More early data revealed from landmark CRISPR gene editing human trial
Comment of the Day

June 17 2020

Commentary by Eoin Treacy

More early data revealed from landmark CRISPR gene editing human trial

This article by Rich Haridy for NewAtlas may be of interest to subscribers. Here is a section:

The very first patient treated with CTX001 is now at a 15-month follow-up point, and the data suggests the therapy is still efficacious with no long-term complications detected.

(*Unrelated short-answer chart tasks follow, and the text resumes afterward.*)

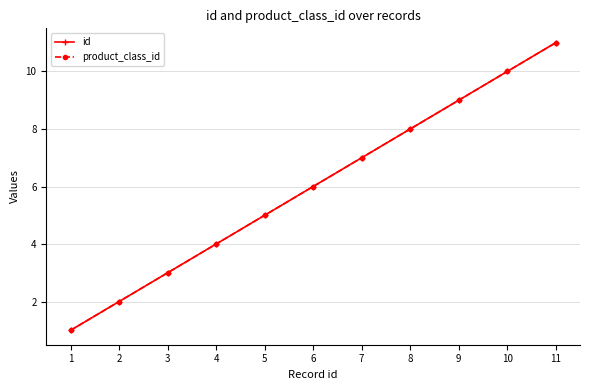

Reading left to right, extract all data points from this chart.

id: 1=1	2=2	3=3	4=4	5=5	6=6	7=7	8=8	9=9	10=10	11=11
product_class_id: 1=1	2=2	3=3	4=4	5=5	6=6	7=7	8=8	9=9	10=10	11=11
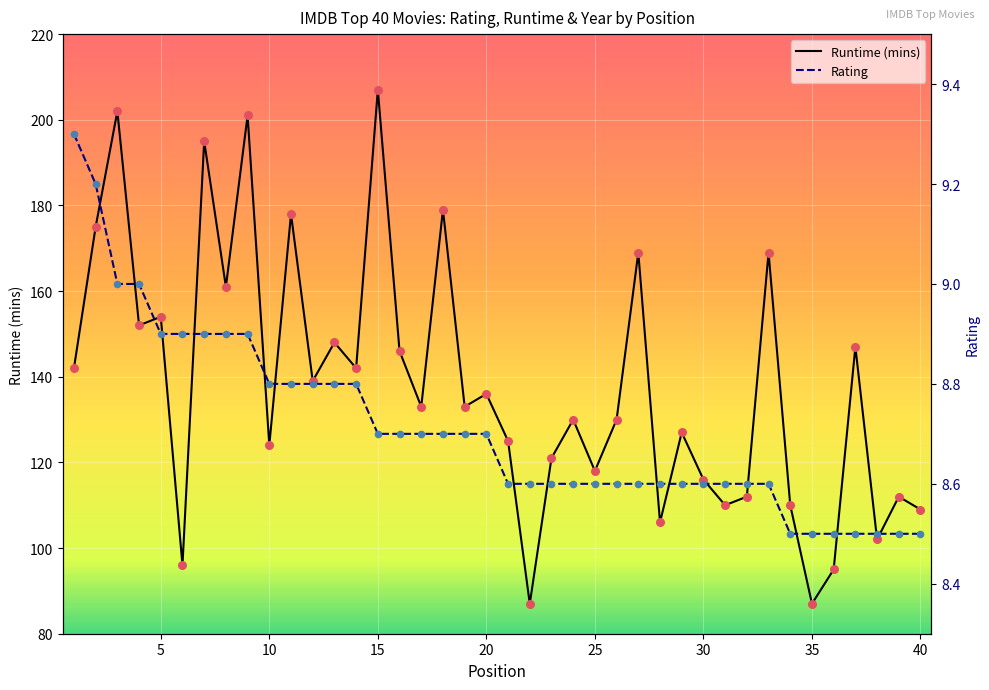

What are all the series names shown in the legend?

Runtime (mins), Rating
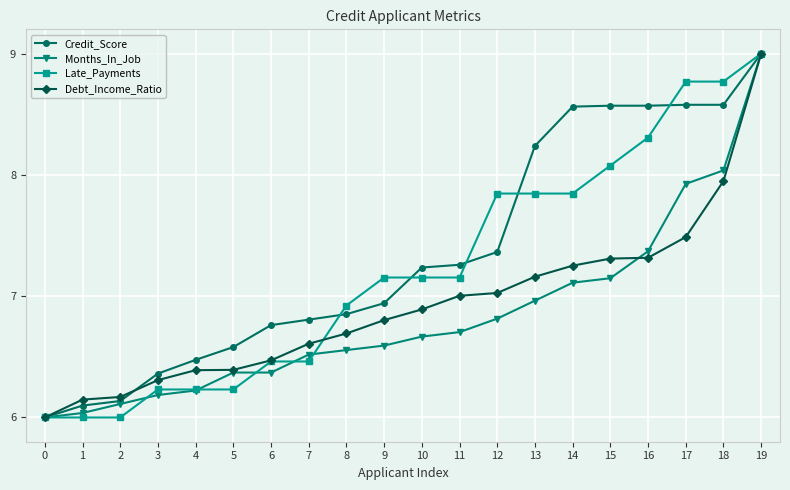

What is the spread (max minus min) of values at 6?

0.4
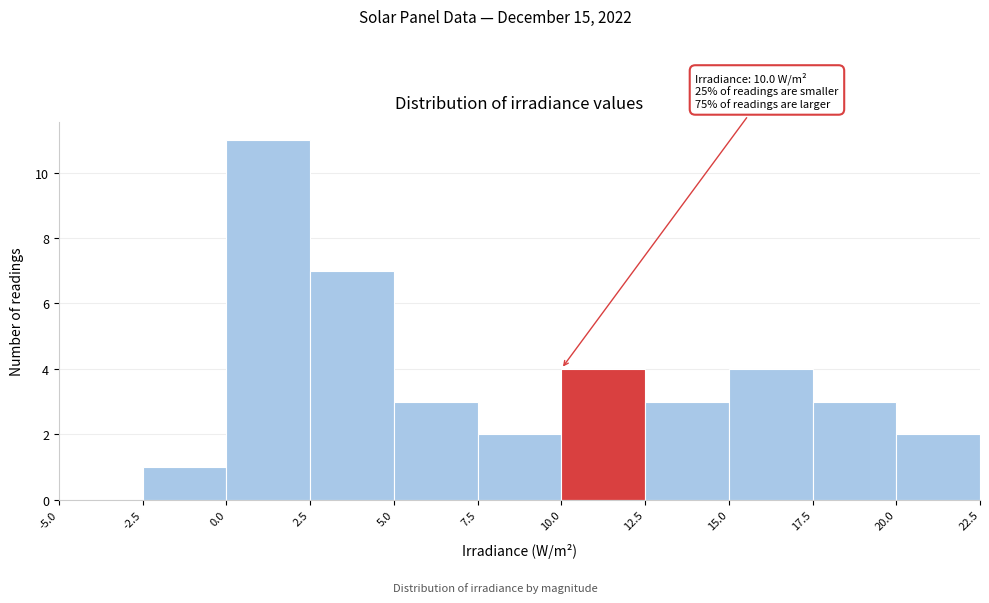

Which range on the x-axis has the tallest bar?

0.0 to 2.5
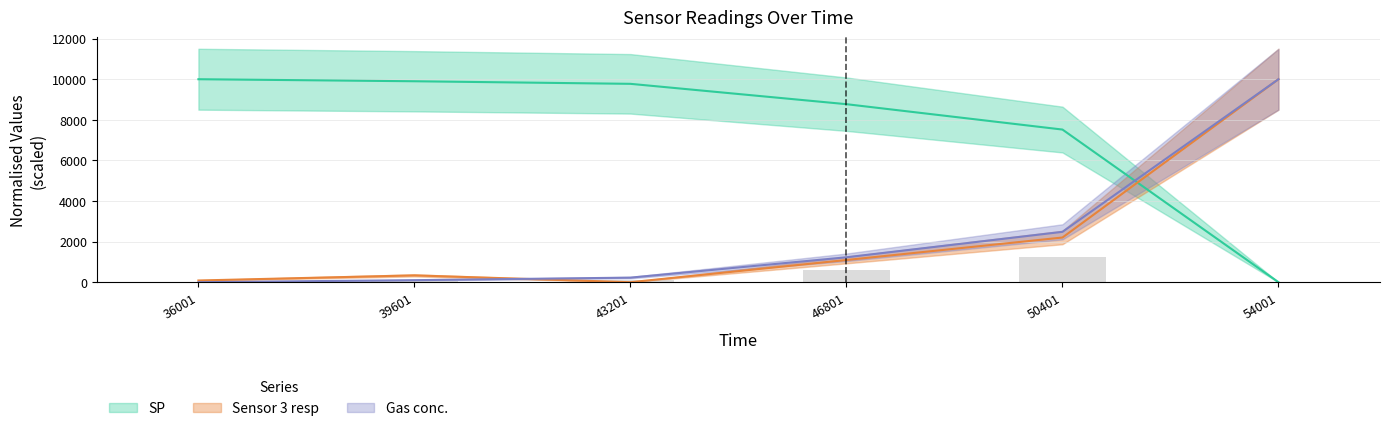

Rank the categories by Sensor 3 resp value from highest to lowest.

54001, 50401, 46801, 39601, 36001, 43201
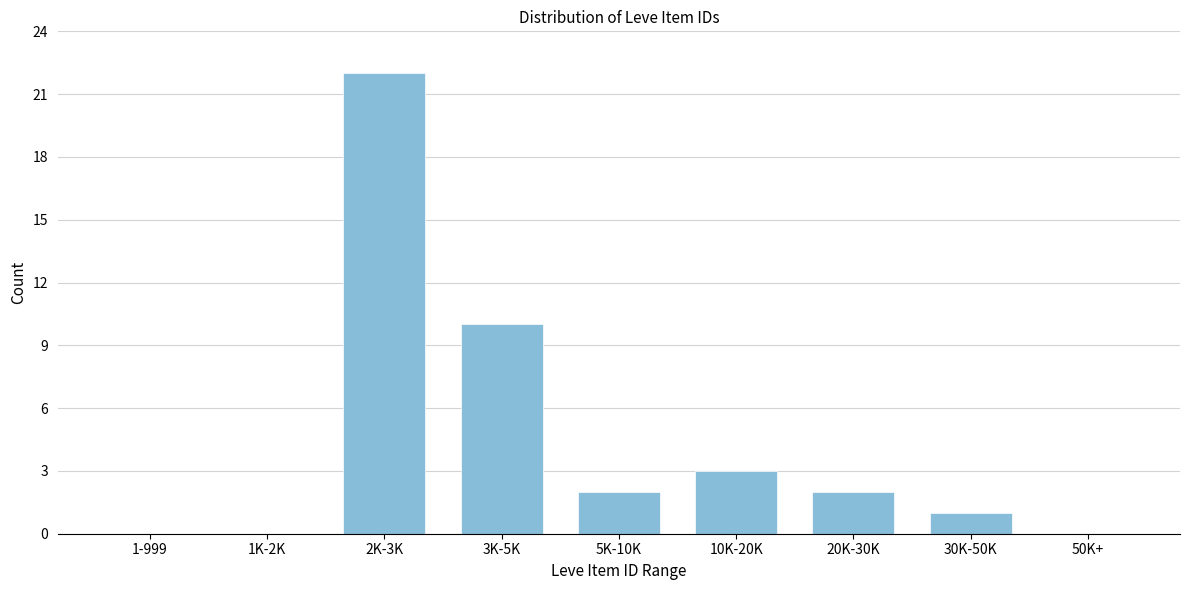

Reading left to right, transcribe all the data shown in this chart.

1-999=0	1K-2K=0	2K-3K=22	3K-5K=10	5K-10K=2	10K-20K=3	20K-30K=2	30K-50K=1	50K+=0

Nine months on from treatment the first sickle cell disease patient is also displaying promising results, free of any sickle cell-related adverse events.

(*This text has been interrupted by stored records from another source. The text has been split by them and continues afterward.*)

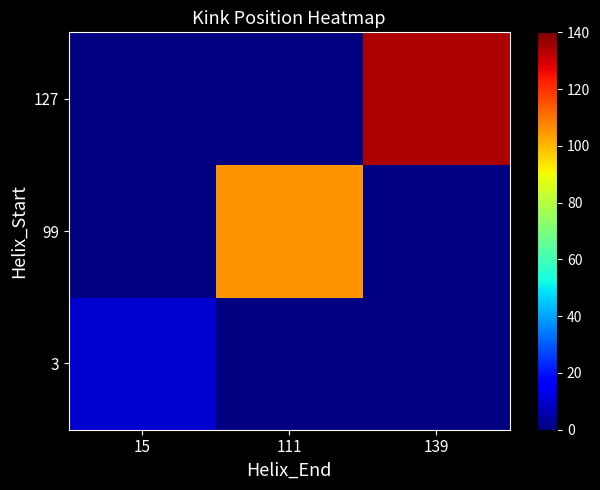

The 99 series shows 105.0 at 111. True or false?

True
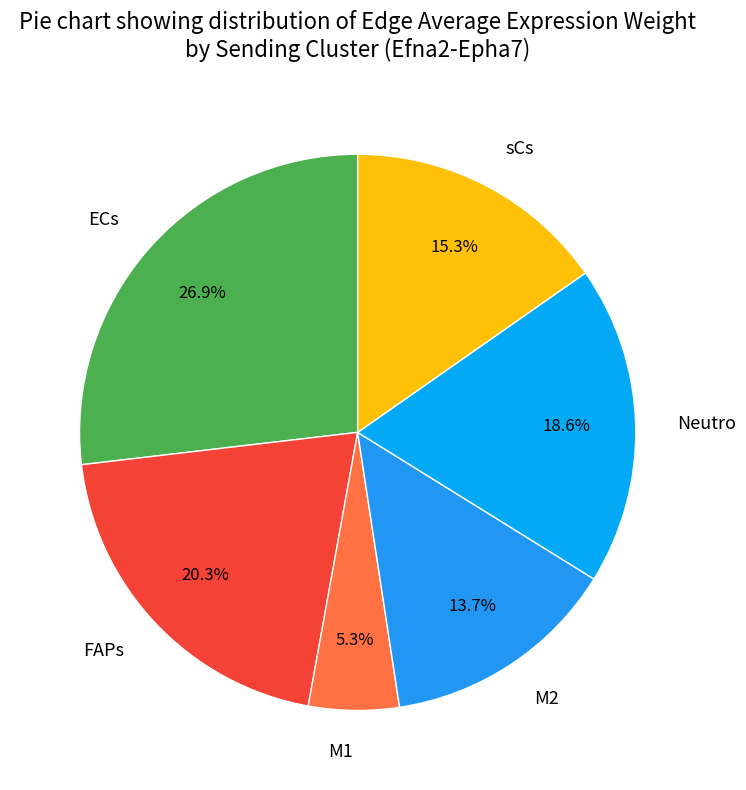

Does M1 represent more than half of the total?

No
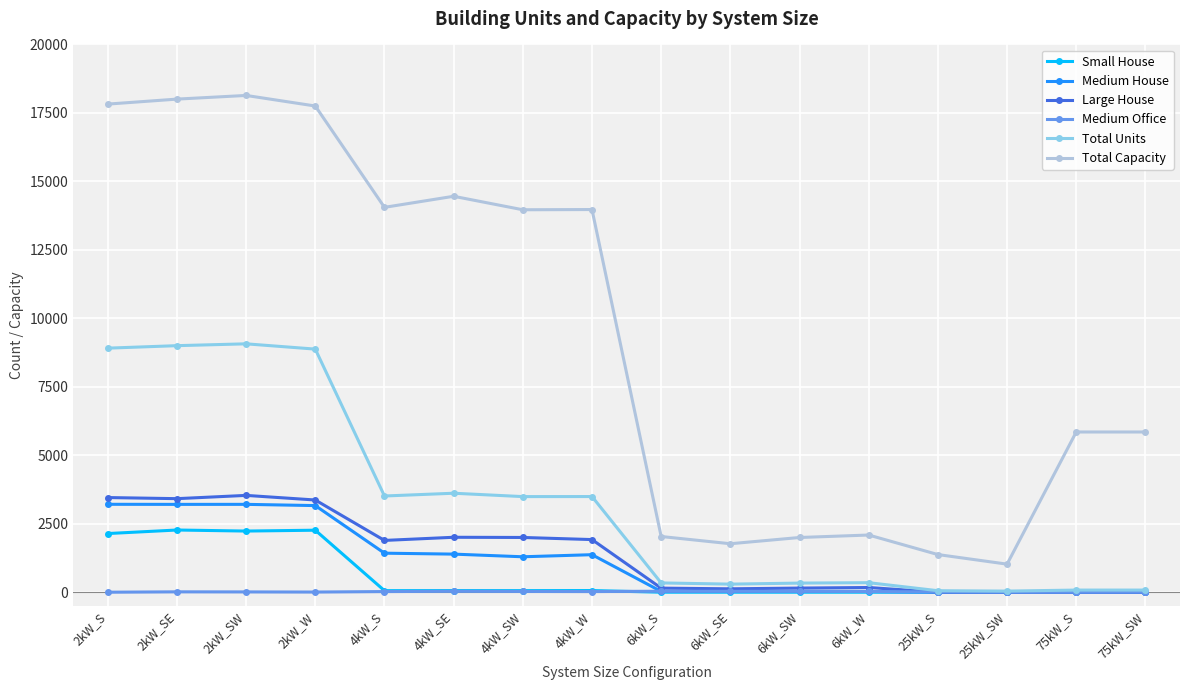

Is the value of Small House at 6kW_W greater than the value of Large House at 2kW_S?

No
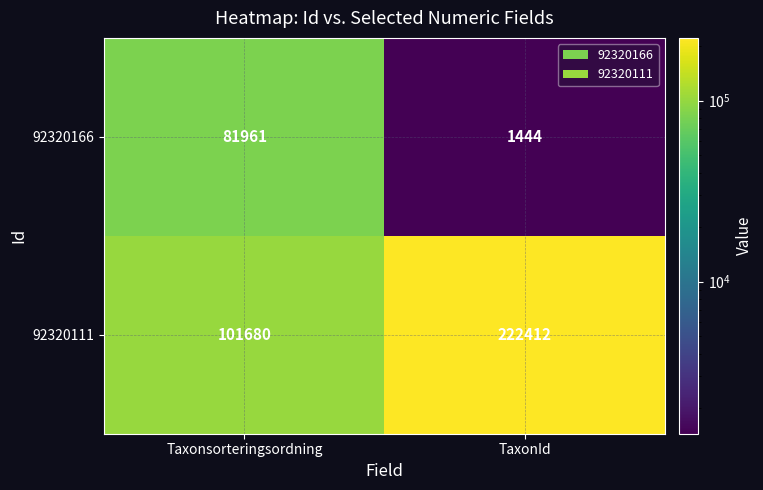

What value does the 92320111 series have at Taxonsorteringsordning, to the nearest 10?

101680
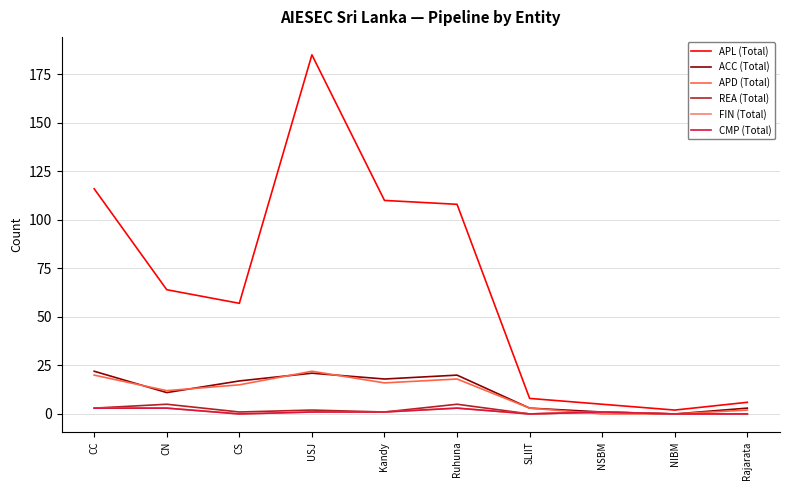

Does the chart display data point markers on the line(s)?

No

“In my 25 years of caring for children and young adults facing both sickle cell disease and beta thalassemia, I have seen how these diseases can adversely affect patients’ lives in very significant ways,” says Haydar Frangoul, from the Sarah Cannon Research Institute. “I am encouraged by the preliminary results, which demonstrate, in essence, a functional cure for patients with beta thalassemia and sickle cell disease.”

Eoin Treacy's view

Genetic diseases shorten lives and represent significant drains of finances for many families. The promise of a cure has long been too much to hope for but we are likely to see sickle cell anaemia, thalassemia, cystic fibrosis and muscular dystrophy eradicated in our lifetimes.